Billiger schreiben am Stadtrand

PRINTKRISE Dem italienischen „Corriere della Sera“ droht ein harter Sparkurs

„Deportation“: So mancher Journalist des Corriere della Sera versteigt sich dieser Tage zu durchaus gewagten Vergleichen, wenn er vom womöglich bald anstehenden Umzug der Redaktion aus dem historischen Corriere-Palazzo mitten im Zentrum Mailands an den grauen (und billigeren) Stadtrand denkt. Italiens größte Tageszeitung ist in der schwersten Krise ihrer Geschichte. Vor allem Frühverrentungen sollen den Corriere jetzt retten.

Tiefe Einbrüche der Auflage ebenso wie dramatische Verluste bei den Werbeeinnahmen bringen das Flaggschiff der italienischen Presse an den Rand des Abgrunds. Die RCS Media Group – neben dem Corriere verlegt sie die Gazzetta dello Sport, Illustrierte und Frauenmagazine – erzielte im ersten Quartal 2013 einen Verlust von 87 Millionen Euro.
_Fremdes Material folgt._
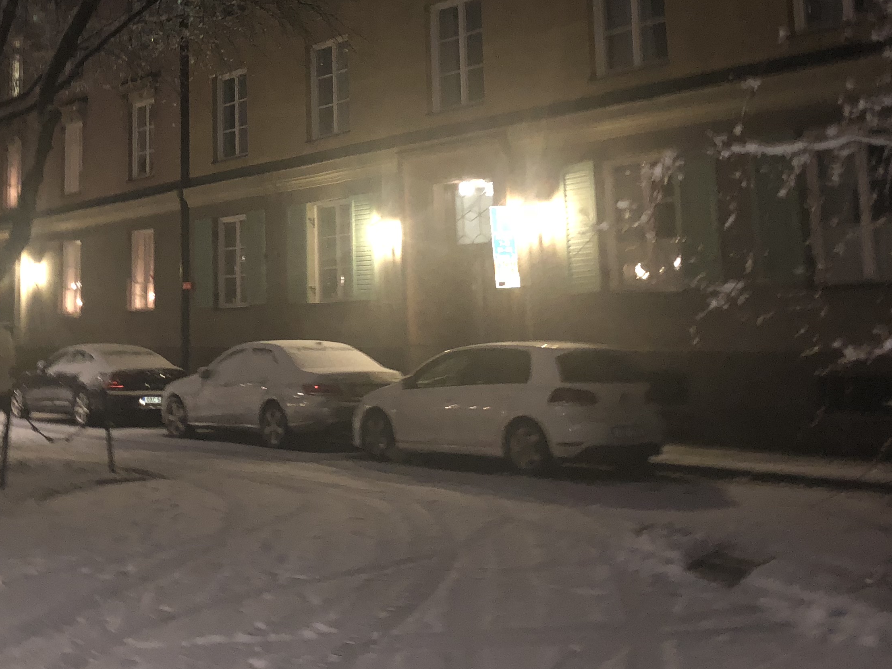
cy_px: 103
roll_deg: +2.1
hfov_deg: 37.1
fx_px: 1314
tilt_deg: +8.9
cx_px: 292
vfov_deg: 27.8
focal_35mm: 51
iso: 320
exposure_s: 1/4
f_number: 1.8
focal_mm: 3.99
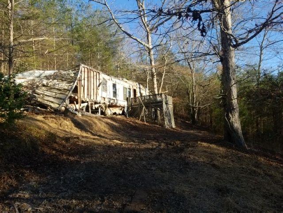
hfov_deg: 67.3
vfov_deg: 53.1
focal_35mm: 26
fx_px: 213
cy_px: 106
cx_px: 142
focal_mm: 4.25
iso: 50
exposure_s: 1/844
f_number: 1.7
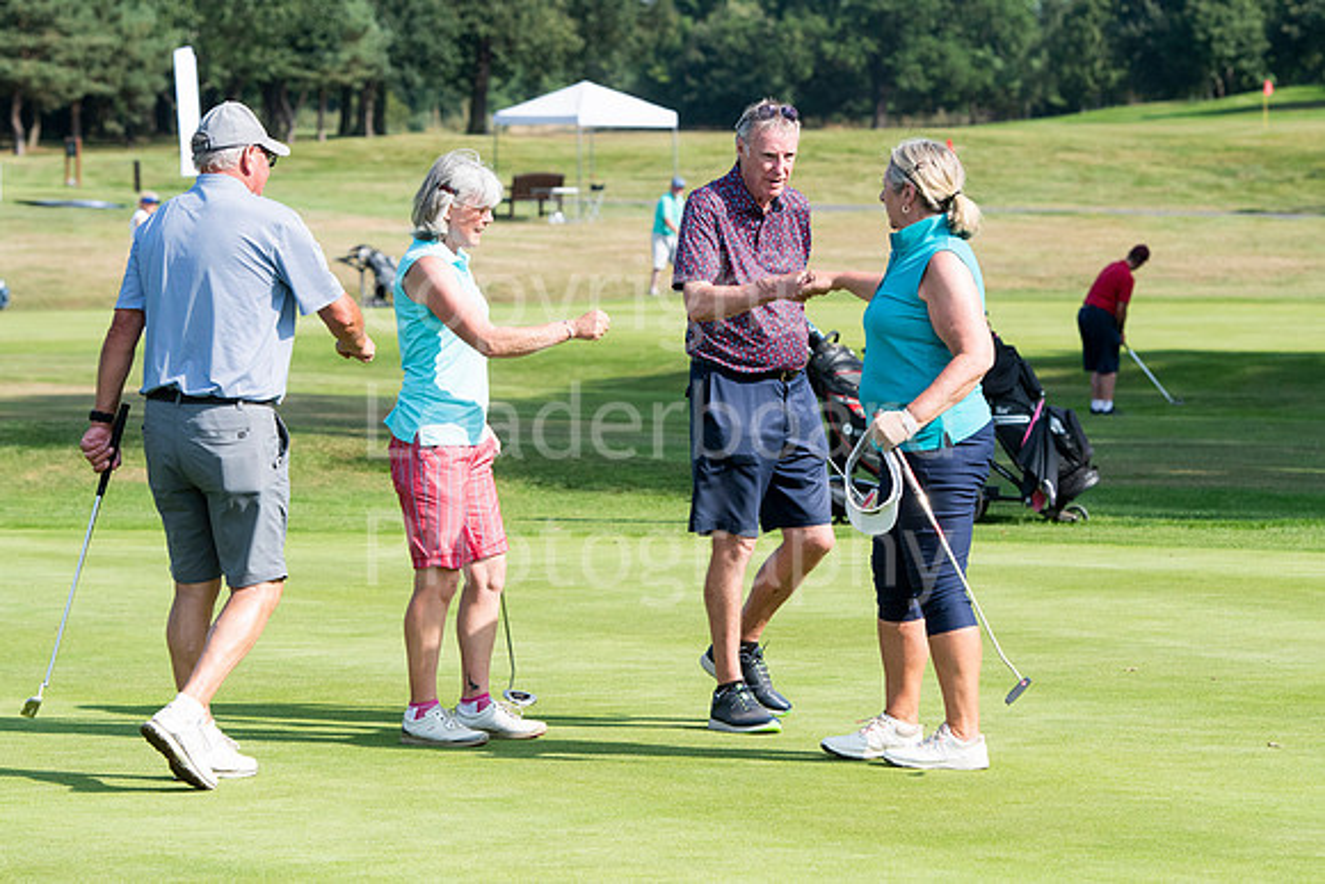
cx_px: 662
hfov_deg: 12.2
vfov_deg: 8.2
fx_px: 6184
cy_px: 442
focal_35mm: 168
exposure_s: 1/2500
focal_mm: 112
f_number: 5.6
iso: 640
Doch schon seit Jahren sind die Zahlen tiefrot. Die täglich verkaufte Auflage des Corriere, die noch Mitte der 2000er Jahre bei über 600.000 Stück lag, ist auf nur noch gut 400.000 eingebrochen. Und allein von 2012 auf 2013 sanken, auch durch die schwere Rezession in Italien bedingt, die Werbeerlöse um über 22 Prozent.

Der Verlag reagiert mit einem Stellenstreichungsplan, der allein bei der Corriere-Redaktion 110 Frühverrentungen vorsieht – das ist fast ein Drittel der Redaktion. Die Betroffenen verweisen nun darauf, dass die Krise zu einem guten Teil hausgemacht ist. Tiefe Löcher riss vor allem 2006 der Zukauf der spanischen Mediengruppe Recoletos – sie gibt unter anderem die Tageszeitung El Mundo heraus – für über eine Milliarde Euro. Und die Eigentümer – Banken, italienische Großkonzerne –, die sich selbst im Krisenjahr 2011 noch Dividenden genehmigten, konnten sich bisher nicht auf die dringend nötige Kapitalerhöhung einigen. So bleibt ihr einziges Rezept vorerst der harte Kostenschnitt.